On the lighter side of the Nonahood, this is a column about the humorous realities of life in Central Florida. We must choose to laugh and sweat rather than cry and sweat.
Is Central Florida a hospitable place for human beings? After living here for seven years, I’m not so sure. Let’s do some empirical observation of this environment we’ve chosen to call home.
On any given day, how many turkey buzzards do you see loafing around with nothing to do? Whenever I walk by, I can just feel their big black eyes boring into the back of my neck. If I’m reading their body language correctly, they’re saying, “He looks yummy, but let’s let him ripen a bit.”
Or let us observe sand. I’ve seen sand being pretty good at the beach, at least when kids aren’t around. However, when it’s not at the beach, it gets up to and into things it shouldn’t. Say you’re driving by one of Central Florida’s road-work crews, which surely employs half of our population, and you have your windows down. (They’re not down because your spouse says, “You’re too lazy to call a mechanic to fix your AC.” They’re down because you like them that way and, well … they’re stuck.) If just one grain of the work crew’s sand zips through your window, I’m convinced it will drill into your eyeball.

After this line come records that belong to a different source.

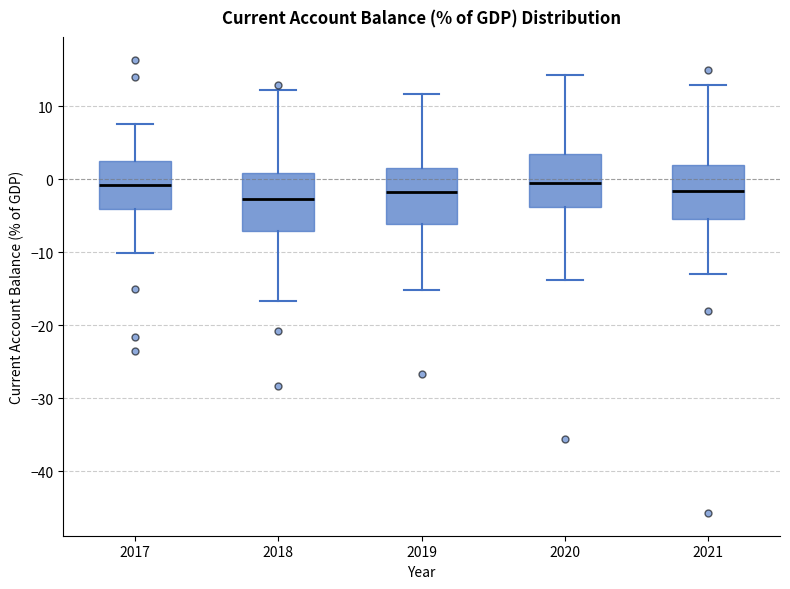

Reading left to right, read every box against the y-axis: the position of its median line, the range the box covers, and the ends of its whiskers. The values are not printed on the chart, so give them approximately, as read against the axis.

2017: median -1, box -4 to 2, whiskers -10 to 8
2018: median -3, box -7 to 1, whiskers -17 to 12
2019: median -2, box -6 to 2, whiskers -15 to 12
2020: median 0, box -4 to 3, whiskers -14 to 14
2021: median -2, box -5 to 2, whiskers -13 to 13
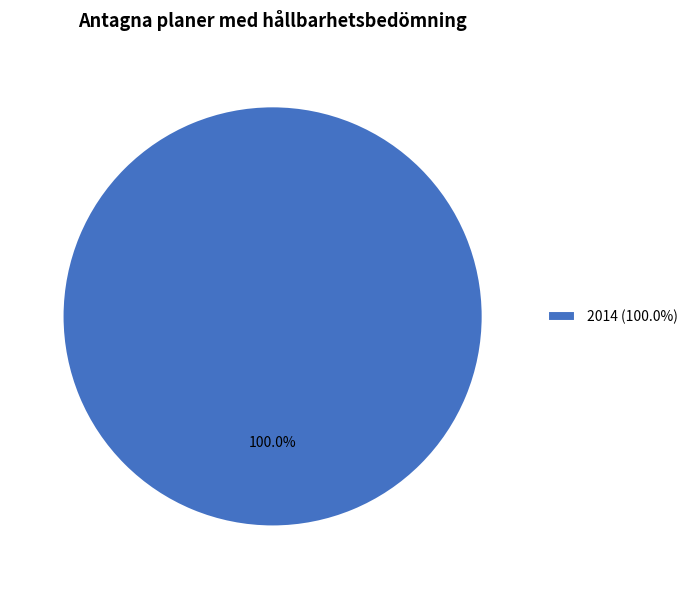

Rank the categories by value from highest to lowest.

2014 (100.0%)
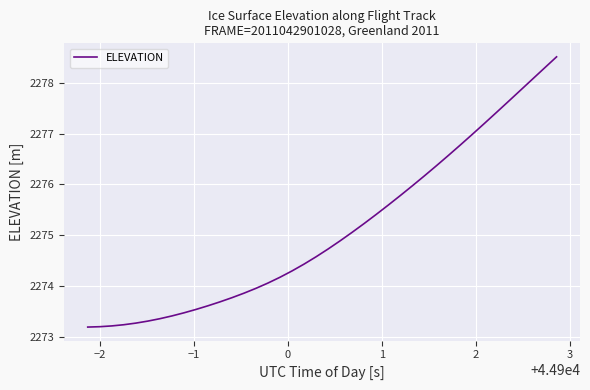

What is the difference between the maximum and minimum values?

5.3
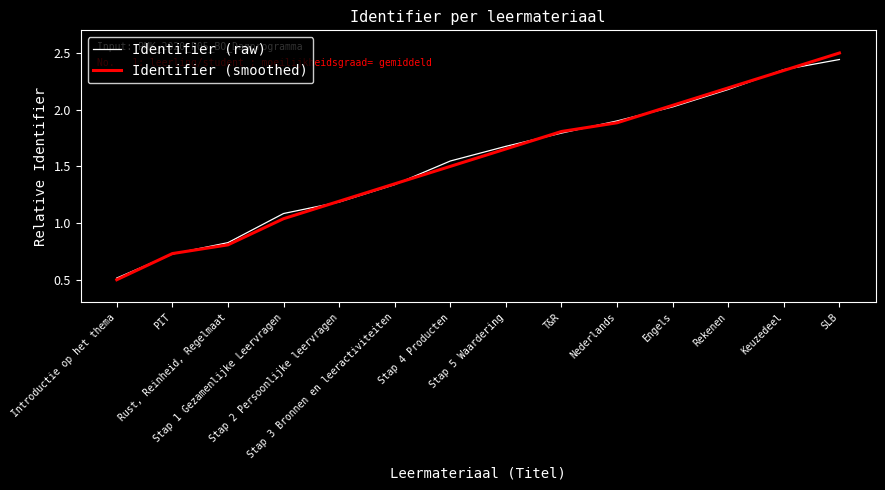

What is the total value across all series at Keuzedeel?

4.7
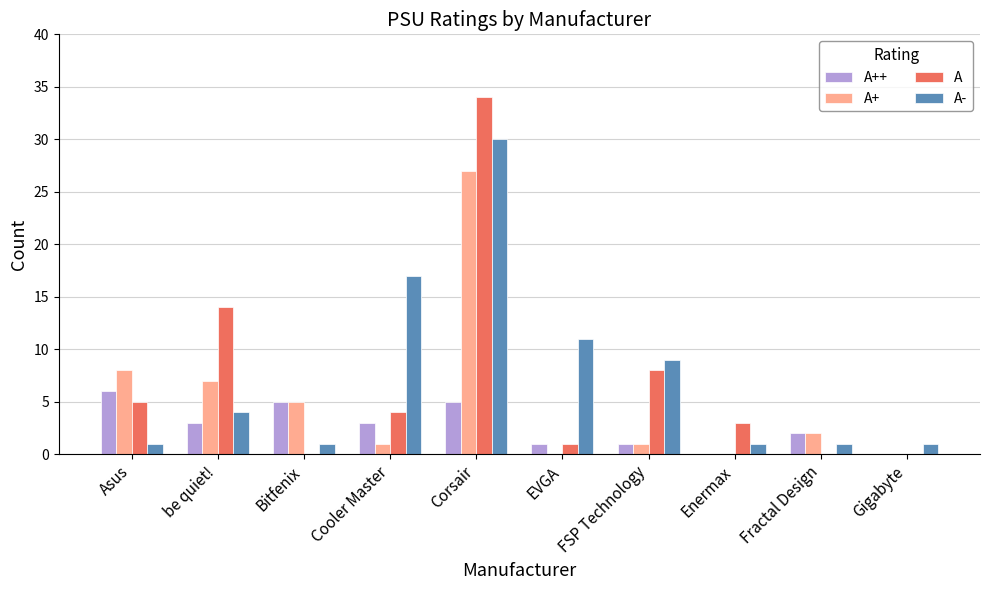

True or false: A- has a value of 16 at FSP Technology.

False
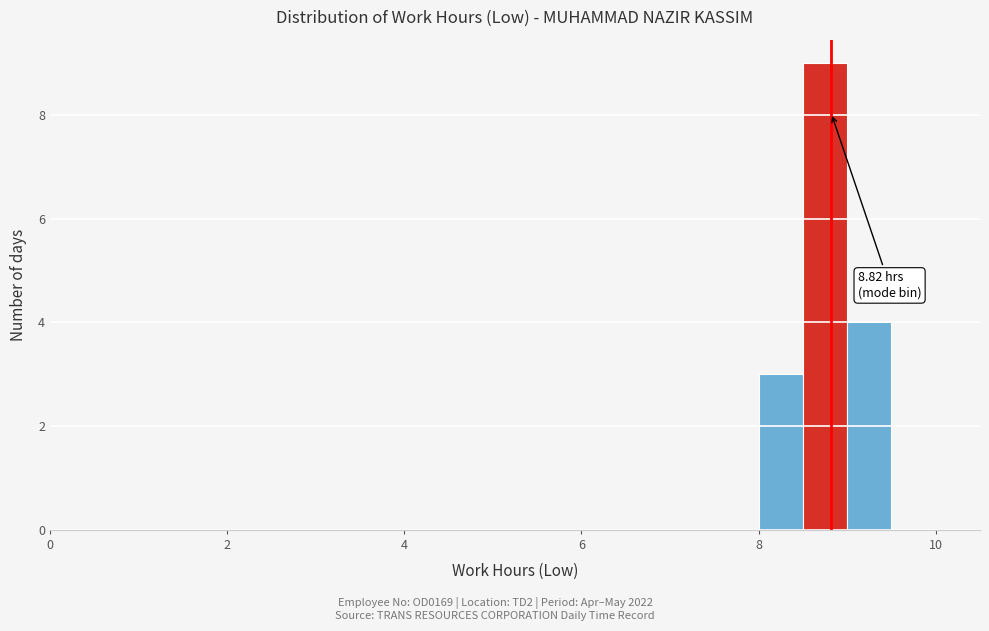

Around what value on the x-axis is the tallest bar? Give the approximate position of its centre, as read against the axis.

8.8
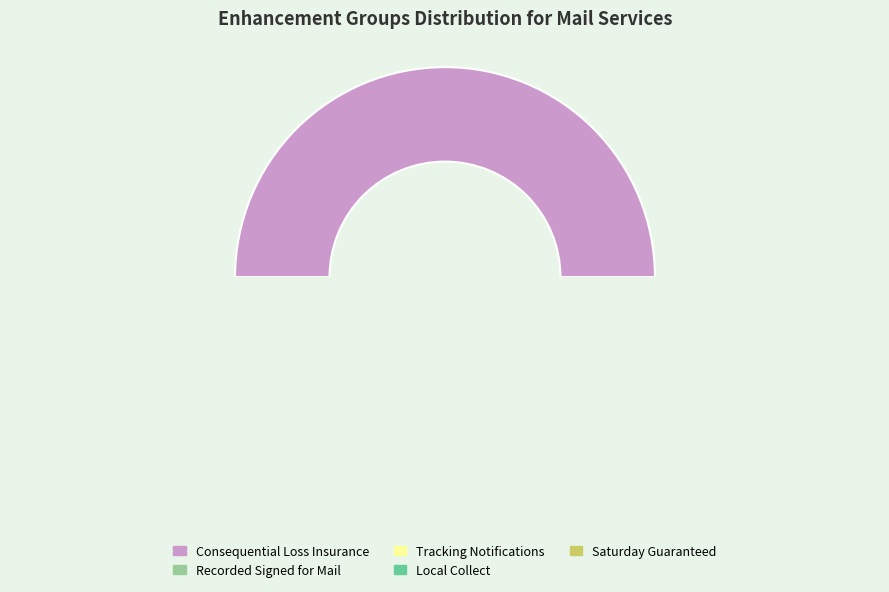

To the nearest percent, what is the combined percentage of Saturday Guaranteed and Local Collect?

17%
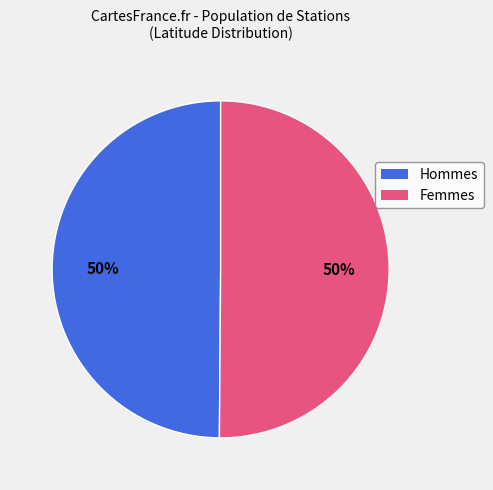

To the nearest percent, what is the average slice percentage?

50%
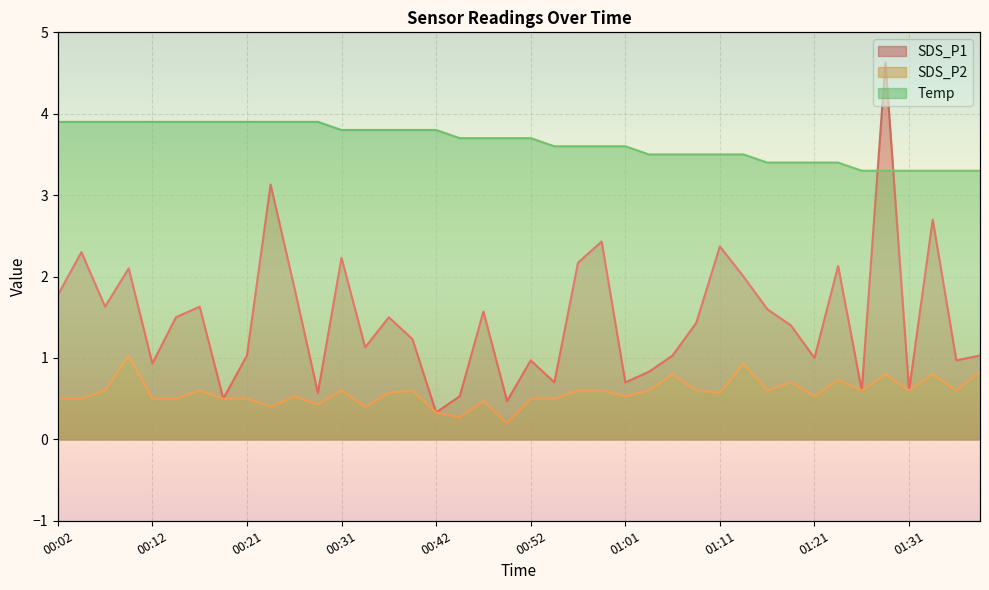

The value of Temp at 00:44 is 5.5. True or false?

False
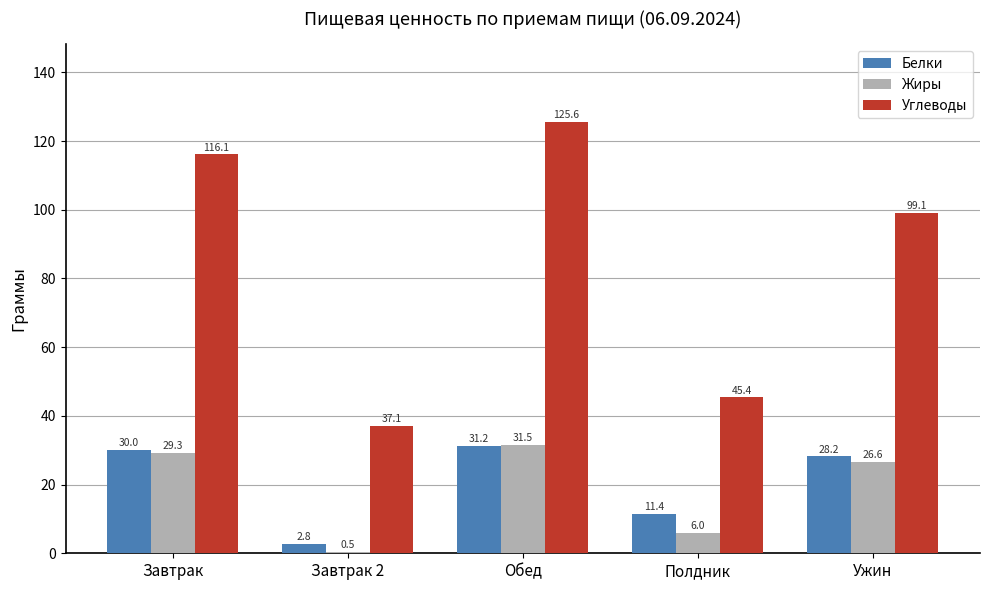

What is the value of the Жиры bar at the 3rd from the left?

31.5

While this hurts, it gets worse when, scrabbling at your eye, you drive into a retaining ditch or a pile of … you guessed it … sand. I’ve learned to expect this sort of behavior from sand, by observing it at the beach, when kids are around.
Let’s venture further. The sun. Is it me, or does the sun seem a little meaner here? Most places, you can get away with standing in the sun for a little bit. Not here. Five minutes of direct sun, and you’ll find your sunburned skin bubbling up like, well, like some form of saline bubble-wrap. Sadly, not as fun as bubble-wrap.
What about foot fungus, or scratch that, fungi? I’m not sure how anyone around here has feet that aren’t beginning to rot off their bodies. Central Florida provides the ideal environment not only for bacteria and moisture to meet, but to exchange numbers, go to a movie, get married and have babies. I’ve seen this, on my feet. Apparently, I’m supposed to air out my feet to pour cold water on all this bacterial romance. But how, pray, am I going to do that? Am I supposed to unveil my two hideous advertisements for “tough actin’ Tinactin” and bare them to the world?
And if this is the case for my feet, I shudder to think what other devilish schemes Floridian Fungi are planning for me as I age. As my immune system declines, I suspect there’s a veritable menagerie of Fungi just itching to enter my body. Maybe I’ll try not to breathe.
Looming buzzards, ubiquitous sand, bacterial invaders … you’re probably thinking, “These are only minor inconveniences, they hardly comprise a case that Central Florida is inhospitable.” Ah, but I’ve not yet mentioned the real dangers.
I’ve seen the Jurassic eyes staring at me from ponds, waterways and, occasionally, the sidewalk. Just when I thought I was used to these “real dangers,” a groundsman told me to be aware of rattlesnakes. Yes, rattlesnakes. He said the most venomous ones are babies. I agree that in general babies are more of a pain, but really? Baby snakes are more deadly? Yes, he said, we must be aware of the baby albino rattlesnakes, for they shalt leap upon thee.
While my prose just got biblical, I wasn’t going to take this inhospitable environment up with God until I thought about “yellow flies.” I’m not sure what they’re actually called. Maybe Deer Flies (I’m not too lazy to look them up, just too scared)? Yes, mosquitos are bad, and we humans have a right to complain about them. Many shall query the Father on that day about such a creation. But, have you been bitten by a yellow fly? I’d rather swallow mouthfuls of mosquitoes than get bit by one of those guys. If you’ve been bitten, my most sincere condolences. Hopefully, they were able to save your limb.
I could go on about lightning, hurricanes, faulty AC units, and the occasional palm frond to the eye, but I’m depressing myself. I thought writing was supposed to be therapeutic, but this just makes me want to call Mom and tell her to find Binky the Blanket. I’m coming home. She lives far away from this Floridian sun-drenched, waking nightmare. Occasionally, I wonder when the wildlife will take back this sand-pile of doom we call home.
However, as homes go, I’ll take it. And if you’re reading this on paper, you’ve already surfed the heat wave of your driveway, that fireless inferno of hellish hotness. So, be kind to yourself today, give yourself a pat on your sweaty back, and thank your maker that you live on a plot that hasn’t yet been swallowed by a massive sinkhole.
Philip writes for Cru, a nonprofit organization located on Moss Park Road, close enough to the 7-Eleven off of Narcoossee to justify ditching work for a Slurpee. While he thinks he’s funny, he wisely never verbalizes his musings to his two ever-increasingly hostile pre-teens. His brain doesn’t seem to do the heavy lifting in the writing process – his sweaty fingers do. So, if you laugh, snort, chortle or guffaw, they deserve the credit … both of them.